This script let's you chat with Large Language Models (gguf format) on the console using the great llama.cpp by Georgi Gerganov https://github.com/ggerganov/llama.cpp.
HELP
----
spit.sh v0.0.2
spit.sh [ -h || --help ]
spit.sh [ --id CHAT_SESSION_ID ] [ --sysid SYSTEM_ID ] [ INPUT ]
CHAT_ID an identifier for a new or existing chat session (mandatory)
SYSTEM_ID a numeric identifier for the system prompt (if omitted '0' is assumed)
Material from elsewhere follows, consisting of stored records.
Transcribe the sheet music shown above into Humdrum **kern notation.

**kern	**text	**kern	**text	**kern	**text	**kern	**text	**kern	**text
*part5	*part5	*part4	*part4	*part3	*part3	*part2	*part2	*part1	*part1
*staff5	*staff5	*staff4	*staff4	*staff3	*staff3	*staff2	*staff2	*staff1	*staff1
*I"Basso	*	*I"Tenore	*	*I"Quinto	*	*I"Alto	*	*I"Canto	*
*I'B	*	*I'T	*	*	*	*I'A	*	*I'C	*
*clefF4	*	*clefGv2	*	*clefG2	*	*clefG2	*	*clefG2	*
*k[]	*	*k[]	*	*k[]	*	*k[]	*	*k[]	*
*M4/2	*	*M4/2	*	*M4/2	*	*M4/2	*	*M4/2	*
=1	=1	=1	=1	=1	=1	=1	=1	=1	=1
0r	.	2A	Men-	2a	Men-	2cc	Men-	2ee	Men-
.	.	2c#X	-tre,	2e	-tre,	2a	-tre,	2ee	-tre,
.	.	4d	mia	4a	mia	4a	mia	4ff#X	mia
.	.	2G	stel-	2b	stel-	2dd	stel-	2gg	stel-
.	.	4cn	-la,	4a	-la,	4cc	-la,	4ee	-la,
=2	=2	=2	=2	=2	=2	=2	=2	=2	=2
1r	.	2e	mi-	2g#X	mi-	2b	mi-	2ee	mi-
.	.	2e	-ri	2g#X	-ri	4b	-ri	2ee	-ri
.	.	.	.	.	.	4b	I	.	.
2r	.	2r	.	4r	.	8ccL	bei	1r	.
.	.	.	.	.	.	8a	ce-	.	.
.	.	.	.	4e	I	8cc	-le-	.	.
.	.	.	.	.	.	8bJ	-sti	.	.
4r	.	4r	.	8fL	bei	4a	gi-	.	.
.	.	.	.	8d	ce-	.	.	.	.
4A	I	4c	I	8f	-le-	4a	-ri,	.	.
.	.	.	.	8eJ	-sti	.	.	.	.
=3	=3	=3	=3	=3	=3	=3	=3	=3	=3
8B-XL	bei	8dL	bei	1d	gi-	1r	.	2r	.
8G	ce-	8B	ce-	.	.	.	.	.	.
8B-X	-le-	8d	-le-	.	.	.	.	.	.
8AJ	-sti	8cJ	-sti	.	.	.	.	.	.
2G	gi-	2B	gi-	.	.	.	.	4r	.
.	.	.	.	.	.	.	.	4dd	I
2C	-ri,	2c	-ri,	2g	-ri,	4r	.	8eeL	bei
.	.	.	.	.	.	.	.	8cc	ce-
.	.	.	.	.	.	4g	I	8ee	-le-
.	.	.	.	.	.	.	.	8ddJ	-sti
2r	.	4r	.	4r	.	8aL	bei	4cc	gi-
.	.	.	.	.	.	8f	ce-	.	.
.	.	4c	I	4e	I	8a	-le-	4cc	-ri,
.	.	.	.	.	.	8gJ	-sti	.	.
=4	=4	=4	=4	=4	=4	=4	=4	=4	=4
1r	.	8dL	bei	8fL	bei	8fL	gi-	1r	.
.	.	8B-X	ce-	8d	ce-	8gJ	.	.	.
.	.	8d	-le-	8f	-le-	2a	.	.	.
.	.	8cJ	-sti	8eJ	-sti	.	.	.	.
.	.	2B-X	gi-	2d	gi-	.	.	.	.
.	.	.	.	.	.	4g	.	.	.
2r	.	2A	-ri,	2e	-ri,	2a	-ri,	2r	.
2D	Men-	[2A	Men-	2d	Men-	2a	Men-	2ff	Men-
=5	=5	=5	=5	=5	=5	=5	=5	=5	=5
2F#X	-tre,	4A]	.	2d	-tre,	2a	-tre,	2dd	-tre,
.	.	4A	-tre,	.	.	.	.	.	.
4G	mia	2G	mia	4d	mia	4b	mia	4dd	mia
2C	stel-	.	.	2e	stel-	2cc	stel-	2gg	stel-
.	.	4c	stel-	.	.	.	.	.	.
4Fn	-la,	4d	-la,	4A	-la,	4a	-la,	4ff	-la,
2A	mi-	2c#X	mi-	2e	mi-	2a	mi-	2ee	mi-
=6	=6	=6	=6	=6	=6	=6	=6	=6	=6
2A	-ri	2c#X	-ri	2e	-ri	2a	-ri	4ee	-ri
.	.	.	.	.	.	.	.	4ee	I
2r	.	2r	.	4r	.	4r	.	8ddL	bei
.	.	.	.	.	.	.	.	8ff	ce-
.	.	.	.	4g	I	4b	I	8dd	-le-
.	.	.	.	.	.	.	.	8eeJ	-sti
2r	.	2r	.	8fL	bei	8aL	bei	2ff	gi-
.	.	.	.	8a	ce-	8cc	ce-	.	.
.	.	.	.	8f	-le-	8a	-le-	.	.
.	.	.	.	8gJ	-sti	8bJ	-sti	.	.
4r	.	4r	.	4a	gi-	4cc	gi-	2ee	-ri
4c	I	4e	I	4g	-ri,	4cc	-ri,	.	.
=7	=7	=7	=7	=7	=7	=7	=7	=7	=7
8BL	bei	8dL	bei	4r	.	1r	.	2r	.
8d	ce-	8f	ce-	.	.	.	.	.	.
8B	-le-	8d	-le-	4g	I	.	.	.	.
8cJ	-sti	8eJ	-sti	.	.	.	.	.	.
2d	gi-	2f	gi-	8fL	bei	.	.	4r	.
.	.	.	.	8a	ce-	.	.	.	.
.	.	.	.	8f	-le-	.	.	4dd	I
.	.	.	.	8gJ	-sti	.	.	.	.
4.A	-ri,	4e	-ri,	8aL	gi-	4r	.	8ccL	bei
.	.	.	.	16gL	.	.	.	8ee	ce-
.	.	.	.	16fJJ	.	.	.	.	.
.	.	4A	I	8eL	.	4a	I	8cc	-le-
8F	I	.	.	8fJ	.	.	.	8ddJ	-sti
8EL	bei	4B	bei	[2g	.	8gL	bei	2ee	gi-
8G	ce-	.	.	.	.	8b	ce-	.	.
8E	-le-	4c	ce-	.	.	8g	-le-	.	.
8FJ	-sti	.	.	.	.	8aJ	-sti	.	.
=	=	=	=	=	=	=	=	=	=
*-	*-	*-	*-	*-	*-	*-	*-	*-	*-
INPUT INPUT non-interactively
-h|--help show this here help screen
Clone this repository and put spit.sh in the way of your $PATH:
git clone https://github.com/fuzzybritches0/spit.sh
cd ~/bin
ln -s ../path_to_your_copy_of/spit.sh/bin/spit.sh spit.sh
Clone llama.cpp, compile the llama-cli executable and put it in the way of your $PATH:
cd spit.sh
git clone https://github.com/ggerganov/llama.cpp
cd llama.cpp
make llama-cli
# To use CUDA run instead (install CUDA runtime, adjust spit.conf.sh to use your GPU - use option -ngl [LAYERS]):
GGML_CUDA=1 make llama-cli
cd ~/bin
ln -s ../paht_to_your_copy_of/llama.cpp/llama-cli llama-cli
I prefer 8 bit quantisation. If you want to use a different quantisation, however, don't forget to adjust the settings in spit.conf.sh.
Now, run it, like this:
spit.sh --id test_chat
In each spit.conf.sh, at the beginning, it will attempt to download the necessary gguf files, if they are not present. Make sure it will download the quantised version you prefer. Adjust as required. If the download is corrupted, and you encounter errors when loading the gguf file, remove it, and try again.
For the WIKI function to work, you need https://github.com/fuzzybritches0/wiki-cli. Clone it and put the wiki-cli script in the way of your $PATH.
For the READ_URL function you need w3m to be installed (apt install w3m). For the SEARCH function you need ddgr to be installed (apt install ddgr).